Air swimmers are radio-controlled balloons, the fins of which propel them. Wouldn’t it be fun to put a whole bunch of these in a giant “aquarium” and have a computer control their interactions?
Other fun uses of balloons (or bubbles) include the following ( Wikipedia):
- balloon helicopters (a full-scale one has been built!)
- bubble wrap (originally intended as wallpaper)
- light effects (e.g. glow sticks) carried by balloons
- balloon-powered water guns and rockets
- flogos, environmentally-friendly foam bubbles that retain the shapes of flowers, snowflakes, or logos:
Balloons have more serious uses, too. A rockoon is a rocket carried aloft with a balloon to save on fuel. An aerobot is a balloon used for planetary exploration ( Wikipedia).
Wikipedia’s article “fire balloon” describes a weapon that killed a pregnant American and 5 children out for a Sunday school picnic:
The Japanese fire balloon was the first ever weapon possessing intercontinental range, using the jet stream to take explosives from Japan to the United States during World War II. (One landed as far east as Michigan!) From late 1944 until early 1945, the Japanese launched over 9300 fire balloons, of which 300 were found or observed in the U.S. Fighters scrambled to intercept the balloons, but they had little success; the balloons flew very high and surprisingly fast, and fighters destroyed fewer than 20.

• **Source material**
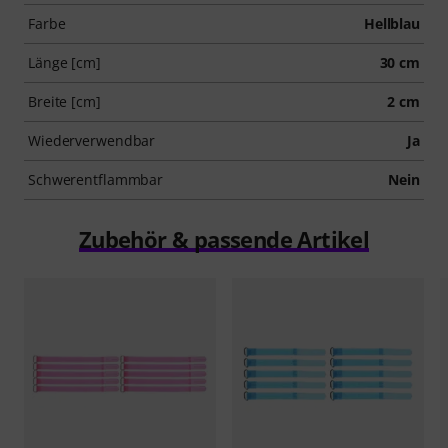
Farbe
Hellblau
Länge [cm]
30 cm
Breite [cm]
2 cm
Wiederverwendbar
Ja
Schwerentflammbar
Nein
Zubehör & passende Artikel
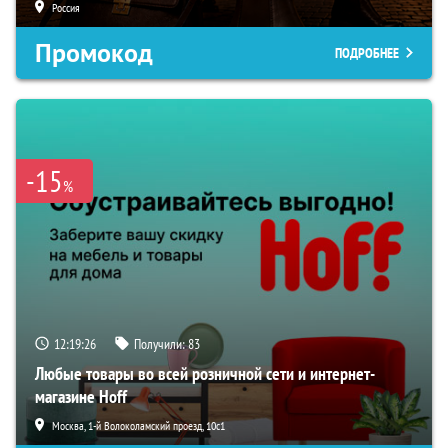
Россия
Промокод
ПОДРОБНЕЕ
-15
%
12:19:25
Получили:
83
Любые товары во всей розничной сети и интернет-
магазине Hoff
Москва, 1-й Волоколамский проезд, 10с1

• **What the task requires**
Reproduce the passage about the uses of balloons in full, word for word, keeping its punctuation unchanged.

• **Expected answer**
Air swimmers are radio-controlled balloons, the fins of which propel them. Wouldn’t it be fun to put a whole bunch of these in a giant “aquarium” and have a computer control their interactions?
Other fun uses of balloons (or bubbles) include the following ( Wikipedia):
- balloon helicopters (a full-scale one has been built!)
- bubble wrap (originally intended as wallpaper)
- light effects (e.g. glow sticks) carried by balloons
- balloon-powered water guns and rockets
- flogos, environmentally-friendly foam bubbles that retain the shapes of flowers, snowflakes, or logos:
Balloons have more serious uses, too. A rockoon is a rocket carried aloft with a balloon to save on fuel. An aerobot is a balloon used for planetary exploration ( Wikipedia).
Wikipedia’s article “fire balloon” describes a weapon that killed a pregnant American and 5 children out for a Sunday school picnic:
The Japanese fire balloon was the first ever weapon possessing intercontinental range, using the jet stream to take explosives from Japan to the United States during World War II. (One landed as far east as Michigan!) From late 1944 until early 1945, the Japanese launched over 9300 fire balloons, of which 300 were found or observed in the U.S. Fighters scrambled to intercept the balloons, but they had little success; the balloons flew very high and surprisingly fast, and fighters destroyed fewer than 20.